- _TASK INPUTS_:
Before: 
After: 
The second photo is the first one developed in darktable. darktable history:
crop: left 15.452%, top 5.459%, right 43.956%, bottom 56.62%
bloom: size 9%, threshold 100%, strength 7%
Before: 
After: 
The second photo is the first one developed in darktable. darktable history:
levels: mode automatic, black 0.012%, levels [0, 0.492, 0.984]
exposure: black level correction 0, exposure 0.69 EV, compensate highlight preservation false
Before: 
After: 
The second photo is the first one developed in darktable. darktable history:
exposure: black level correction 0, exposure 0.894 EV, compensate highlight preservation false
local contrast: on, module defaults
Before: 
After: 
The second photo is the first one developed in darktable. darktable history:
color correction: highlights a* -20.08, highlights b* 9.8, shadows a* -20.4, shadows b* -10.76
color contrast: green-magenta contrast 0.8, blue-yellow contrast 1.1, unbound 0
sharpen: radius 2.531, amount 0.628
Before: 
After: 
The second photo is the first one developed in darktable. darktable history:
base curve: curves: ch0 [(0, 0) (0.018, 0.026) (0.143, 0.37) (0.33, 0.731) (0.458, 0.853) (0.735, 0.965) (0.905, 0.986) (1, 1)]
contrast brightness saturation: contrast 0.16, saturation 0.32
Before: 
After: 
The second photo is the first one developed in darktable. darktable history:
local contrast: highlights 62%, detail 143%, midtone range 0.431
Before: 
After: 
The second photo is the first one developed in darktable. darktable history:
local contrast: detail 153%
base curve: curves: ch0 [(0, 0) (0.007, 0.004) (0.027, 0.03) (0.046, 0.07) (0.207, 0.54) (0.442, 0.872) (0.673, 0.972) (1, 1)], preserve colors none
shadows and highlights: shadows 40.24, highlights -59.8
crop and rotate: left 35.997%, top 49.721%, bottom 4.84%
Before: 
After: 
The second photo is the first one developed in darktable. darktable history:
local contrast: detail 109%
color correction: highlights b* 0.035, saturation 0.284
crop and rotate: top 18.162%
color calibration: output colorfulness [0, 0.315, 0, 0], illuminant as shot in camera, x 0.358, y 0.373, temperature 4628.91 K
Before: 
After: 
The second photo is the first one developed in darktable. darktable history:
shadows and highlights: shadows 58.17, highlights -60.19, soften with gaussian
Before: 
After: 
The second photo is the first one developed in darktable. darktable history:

- _REQUIREMENT_: Lay out the listing above, from its first line through the line containing "bloom: size 9%, threshold 100%, strength 7%", as a Markdown table with the columns Row and Text. Number each row and leave out blank lines.

- _EXERCISE RESPONSE_:
| Row | Text |
|---|---|
| 1 | Before:  |
| 2 | After:  |
| 3 | The second photo is the first one developed in darktable. darktable history: |
| 4 | crop: left 15.452%, top 5.459%, right 43.956%, bottom 56.62% |
| 5 | bloom: size 9%, threshold 100%, strength 7% |